Repeat the data exactly. Pictures are not part of the copy.

+ + + + +

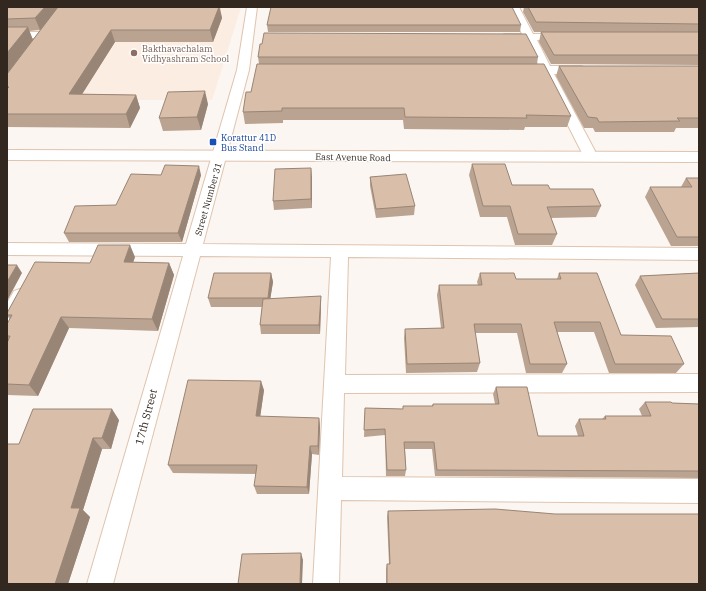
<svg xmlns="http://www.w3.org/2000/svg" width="706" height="591" font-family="'IBM Plex Serif',serif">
<rect width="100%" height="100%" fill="#fbf6f1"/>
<path fill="#fbede2" d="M77,7H241L212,100H7Z"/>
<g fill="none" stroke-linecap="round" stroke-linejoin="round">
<defs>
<path id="street" d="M247,7H257L249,70L203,244L699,248V260L348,257L345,375L699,374V392L344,393L342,477L699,479V503L341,500L339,584H313L331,257L200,256L113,584H87L183,256L7,255V243L186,244L237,70Z
M509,7H519L533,34H564L569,37L564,40H537L550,66H582L588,70L582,74H554L595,151L593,154H583L581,151L542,74H524L518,70L524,66H539L526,40H504L499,37L504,34H522Z
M7,32H44L49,35L44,38H7Z
M20,289L26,291L29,296L14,326L7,328V303L14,291Z"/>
<path id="secondary" d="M7,150L699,152V162L7,160Z"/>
</defs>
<use href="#street" stroke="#dfc4af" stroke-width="2"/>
<use href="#secondary" stroke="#dfc4af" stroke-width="2"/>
<use href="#street" fill="#fff" fill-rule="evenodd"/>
<use href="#secondary" fill="#fff" fill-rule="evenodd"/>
</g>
<path fill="#bba391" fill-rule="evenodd" d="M7,7H220L222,18L213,42H115L82,94L136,95L140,108L130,128L7,127ZM40,30L15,64L33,40L29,31Z
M524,7H699V65L551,64L539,42L541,32H605H534L523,12Z
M267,25H521L520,32H268Z
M258,57H538L537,64L571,116L567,127H525L524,130L404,129L403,120H283V123L245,124L243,112L251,92L259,64Z
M559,66H699V128H676L674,132H595L593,128H584L556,76Z
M208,104L201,130L163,131L159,118Z
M472,164L512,185L550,189L601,206L596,217L551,218L557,234L552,245H515L507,217H480L469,175Z
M311,168L312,208L274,210L273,201Z
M161,175H201L182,242H69L64,233L116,205Z
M370,177L415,206L414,215L376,218L370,186Z
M686,178H699V246H671L645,197L650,187H681Z
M135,257L133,262L169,263L174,275L158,331L69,328L38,396L7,395V324L10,319L7,316V313L90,263Z
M271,273L273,282L270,299L321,296V305L320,334H261L260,325L262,307H211L208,298Z
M480,273L516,279H557L559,273L621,335L684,364L676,373H609L594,332H557L567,364L562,373H526L517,333H475L480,363L477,372L406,373L404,338L405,329L441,328L437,295L439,285H478L477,282Z
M699,273V327L656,328L635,285L640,276Z
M496,387L538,436H578L575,426L579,419H602L605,416H642L639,409L645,402L699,404V478L435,476L432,449H405L406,470L405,476H386L385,435L364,437L365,408L403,409V406H432L433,404H495L493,394Z
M264,390L260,417L319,418L320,427L319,455L312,454L309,494H257L254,486L256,474L173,473L168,465Z
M119,420L111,449H102L83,510L90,517L68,584H7L19,444Z
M388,511L699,584H386V569L387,564H389L387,517Z"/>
<path fill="#988576" d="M45,7H60L40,30L35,18Z
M219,7L222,18L213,42L210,30Z
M28,27L33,40L7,74V53Z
M111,30L115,42L74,107L69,94Z
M205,91L208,104L201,130L197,117Z
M136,95L140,108L130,128L126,114Z
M199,166L201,175L182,242L178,233Z
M311,168L312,177V208L311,199Z
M130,245L135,257L129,274L124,262Z
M169,263L174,275L158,331L152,319Z
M17,265L22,273L7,301V282Z
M271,273L273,282L269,307L268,298Z
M321,296V305L320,334L319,325Z
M61,317L69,328L38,396L29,385Z
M261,381L264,390L259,425L256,416Z
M112,409L119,420L111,449L102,438Z
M319,418L320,427L319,455L318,446Z
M93,438L102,449L83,510L90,517L68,584H55L71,508Z
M310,446L312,454L309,494L307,487Z
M301,553L303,560L302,584H300Z"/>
<path fill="#d9bea9" stroke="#988576" d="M7,7H45L35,18L7,19Z
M58,7H219L210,30H111L69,94L136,95L126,114H7V89L9,87H7V74Z
M271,7H512L521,25H267Z
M528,7H699V24L536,22Z
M7,27H28L7,53Z
M541,32H699V55H554Z
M264,33L526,34L538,57H258L260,44H262Z
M257,64H544L571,116L526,115L527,118L405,117L404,108H282V111L243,112L246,92H251Z
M559,66H699V118H677L680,121L599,122L597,118L588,117Z
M205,91L197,117L159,118L168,92Z
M472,164H505L512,185H548L550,189H593L601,206L547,207L557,234H518L510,206H483Z
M165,165L199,166L178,233H64L75,206L116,205L131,174L161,175Z
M311,168V199L273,201L275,169Z
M406,174L415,206L376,209L370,177Z
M686,178H699V237H677L650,187H692Z
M98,245H130L124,262L169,263L152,319L61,317L29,385L7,384V343L10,336H7V324L12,315H7V313L35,262L90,263Z
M7,265H17L7,282Z
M214,273H271L268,298H208Z
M480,273H514L516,279H561L559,273H597L621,335L671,336L684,364H615L600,322H554L567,364H530L521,324H474L480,363L407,364L405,329L444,328L439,285H482Z
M699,273V319H662L640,276Z
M321,296L319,325H260L263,299Z
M188,380L261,381L256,416L319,418L318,446H310L307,487L254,486L257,465H168Z
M496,387H527L538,436H584L579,419H606L605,416H651L645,402H671L672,403L699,404V471L437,470L434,442H404L406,470H387L385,429L364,430L365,408L403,409V406H433V404H499Z
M33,409H112L102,438H93L71,508H80L55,584H7V444H19Z
M495,509L555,514H699V584H387V564H390L388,511Z
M301,553L300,584H238L242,554Z"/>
<circle fill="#8d6e63" stroke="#fff" stroke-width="1.5" cx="134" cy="53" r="4"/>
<rect fill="#1a4fb4" stroke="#fff" stroke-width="1.5" x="209" y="138" width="8" height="8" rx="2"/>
<g text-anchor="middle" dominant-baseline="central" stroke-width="3" stroke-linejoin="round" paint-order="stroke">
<g font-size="9" fill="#785e54" stroke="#fff" text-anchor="start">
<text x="142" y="48">Bakthavachalam<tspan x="142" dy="10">Vidhyashram School</tspan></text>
</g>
<g font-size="9" fill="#164399" stroke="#fff" text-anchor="start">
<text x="221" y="137">Korattur 41D<tspan x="221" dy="10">Bus Stand</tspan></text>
</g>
<g font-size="9" fill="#322820" stroke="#fff">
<text transform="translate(353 157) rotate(1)">East Avenue Road</text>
<text transform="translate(208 199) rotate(-74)">Street Number 31</text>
</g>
<g font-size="11" fill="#322820" stroke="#fff">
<text transform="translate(146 417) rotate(-75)">17th Street</text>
</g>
</g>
<rect width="706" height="591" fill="none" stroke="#322820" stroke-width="16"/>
</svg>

+ + + + +

**FINISHED EXERCISE**.
<svg xmlns="http://www.w3.org/2000/svg" width="706" height="591" font-family="'IBM Plex Serif',serif">
<rect width="100%" height="100%" fill="#fbf6f1"/>
<path fill="#fbede2" d="M77,7H241L212,100H7Z"/>
<g fill="none" stroke-linecap="round" stroke-linejoin="round">
<defs>
<path id="street" d="M247,7H257L249,70L203,244L699,248V260L348,257L345,375L699,374V392L344,393L342,477L699,479V503L341,500L339,584H313L331,257L200,256L113,584H87L183,256L7,255V243L186,244L237,70Z
M509,7H519L533,34H564L569,37L564,40H537L550,66H582L588,70L582,74H554L595,151L593,154H583L581,151L542,74H524L518,70L524,66H539L526,40H504L499,37L504,34H522Z
M7,32H44L49,35L44,38H7Z
M20,289L26,291L29,296L14,326L7,328V303L14,291Z"/>
<path id="secondary" d="M7,150L699,152V162L7,160Z"/>
</defs>
<use href="#street" stroke="#dfc4af" stroke-width="2"/>
<use href="#secondary" stroke="#dfc4af" stroke-width="2"/>
<use href="#street" fill="#fff" fill-rule="evenodd"/>
<use href="#secondary" fill="#fff" fill-rule="evenodd"/>
</g>
<path fill="#bba391" fill-rule="evenodd" d="M7,7H220L222,18L213,42H115L82,94L136,95L140,108L130,128L7,127ZM40,30L15,64L33,40L29,31Z
M524,7H699V65L551,64L539,42L541,32H605H534L523,12Z
M267,25H521L520,32H268Z
M258,57H538L537,64L571,116L567,127H525L524,130L404,129L403,120H283V123L245,124L243,112L251,92L259,64Z
M559,66H699V128H676L674,132H595L593,128H584L556,76Z
M208,104L201,130L163,131L159,118Z
M472,164L512,185L550,189L601,206L596,217L551,218L557,234L552,245H515L507,217H480L469,175Z
M311,168L312,208L274,210L273,201Z
M161,175H201L182,242H69L64,233L116,205Z
M370,177L415,206L414,215L376,218L370,186Z
M686,178H699V246H671L645,197L650,187H681Z
M135,257L133,262L169,263L174,275L158,331L69,328L38,396L7,395V324L10,319L7,316V313L90,263Z
M271,273L273,282L270,299L321,296V305L320,334H261L260,325L262,307H211L208,298Z
M480,273L516,279H557L559,273L621,335L684,364L676,373H609L594,332H557L567,364L562,373H526L517,333H475L480,363L477,372L406,373L404,338L405,329L441,328L437,295L439,285H478L477,282Z
M699,273V327L656,328L635,285L640,276Z
M496,387L538,436H578L575,426L579,419H602L605,416H642L639,409L645,402L699,404V478L435,476L432,449H405L406,470L405,476H386L385,435L364,437L365,408L403,409V406H432L433,404H495L493,394Z
M264,390L260,417L319,418L320,427L319,455L312,454L309,494H257L254,486L256,474L173,473L168,465Z
M119,420L111,449H102L83,510L90,517L68,584H7L19,444Z
M388,511L699,584H386V569L387,564H389L387,517Z"/>
<path fill="#988576" d="M45,7H60L40,30L35,18Z
M219,7L222,18L213,42L210,30Z
M28,27L33,40L7,74V53Z
M111,30L115,42L74,107L69,94Z
M205,91L208,104L201,130L197,117Z
M136,95L140,108L130,128L126,114Z
M199,166L201,175L182,242L178,233Z
M311,168L312,177V208L311,199Z
M130,245L135,257L129,274L124,262Z
M169,263L174,275L158,331L152,319Z
M17,265L22,273L7,301V282Z
M271,273L273,282L269,307L268,298Z
M321,296V305L320,334L319,325Z
M61,317L69,328L38,396L29,385Z
M261,381L264,390L259,425L256,416Z
M112,409L119,420L111,449L102,438Z
M319,418L320,427L319,455L318,446Z
M93,438L102,449L83,510L90,517L68,584H55L71,508Z
M310,446L312,454L309,494L307,487Z
M301,553L303,560L302,584H300Z"/>
<path fill="#d9bea9" stroke="#988576" d="M7,7H45L35,18L7,19Z
M58,7H219L210,30H111L69,94L136,95L126,114H7V89L9,87H7V74Z
M271,7H512L521,25H267Z
M528,7H699V24L536,22Z
M7,27H28L7,53Z
M541,32H699V55H554Z
M264,33L526,34L538,57H258L260,44H262Z
M257,64H544L571,116L526,115L527,118L405,117L404,108H282V111L243,112L246,92H251Z
M559,66H699V118H677L680,121L599,122L597,118L588,117Z
M205,91L197,117L159,118L168,92Z
M472,164H505L512,185H548L550,189H593L601,206L547,207L557,234H518L510,206H483Z
M165,165L199,166L178,233H64L75,206L116,205L131,174L161,175Z
M311,168V199L273,201L275,169Z
M406,174L415,206L376,209L370,177Z
M686,178H699V237H677L650,187H692Z
M98,245H130L124,262L169,263L152,319L61,317L29,385L7,384V343L10,336H7V324L12,315H7V313L35,262L90,263Z
M7,265H17L7,282Z
M214,273H271L268,298H208Z
M480,273H514L516,279H561L559,273H597L621,335L671,336L684,364H615L600,322H554L567,364H530L521,324H474L480,363L407,364L405,329L444,328L439,285H482Z
M699,273V319H662L640,276Z
M321,296L319,325H260L263,299Z
M188,380L261,381L256,416L319,418L318,446H310L307,487L254,486L257,465H168Z
M496,387H527L538,436H584L579,419H606L605,416H651L645,402H671L672,403L699,404V471L437,470L434,442H404L406,470H387L385,429L364,430L365,408L403,409V406H433V404H499Z
M33,409H112L102,438H93L71,508H80L55,584H7V444H19Z
M495,509L555,514H699V584H387V564H390L388,511Z
M301,553L300,584H238L242,554Z"/>
<circle fill="#8d6e63" stroke="#fff" stroke-width="1.5" cx="134" cy="53" r="4"/>
<rect fill="#1a4fb4" stroke="#fff" stroke-width="1.5" x="209" y="138" width="8" height="8" rx="2"/>
<g text-anchor="middle" dominant-baseline="central" stroke-width="3" stroke-linejoin="round" paint-order="stroke">
<g font-size="9" fill="#785e54" stroke="#fff" text-anchor="start">
<text x="142" y="48">Bakthavachalam<tspan x="142" dy="10">Vidhyashram School</tspan></text>
</g>
<g font-size="9" fill="#164399" stroke="#fff" text-anchor="start">
<text x="221" y="137">Korattur 41D<tspan x="221" dy="10">Bus Stand</tspan></text>
</g>
<g font-size="9" fill="#322820" stroke="#fff">
<text transform="translate(353 157) rotate(1)">East Avenue Road</text>
<text transform="translate(208 199) rotate(-74)">Street Number 31</text>
</g>
<g font-size="11" fill="#322820" stroke="#fff">
<text transform="translate(146 417) rotate(-75)">17th Street</text>
</g>
</g>
<rect width="706" height="591" fill="none" stroke="#322820" stroke-width="16"/>
</svg>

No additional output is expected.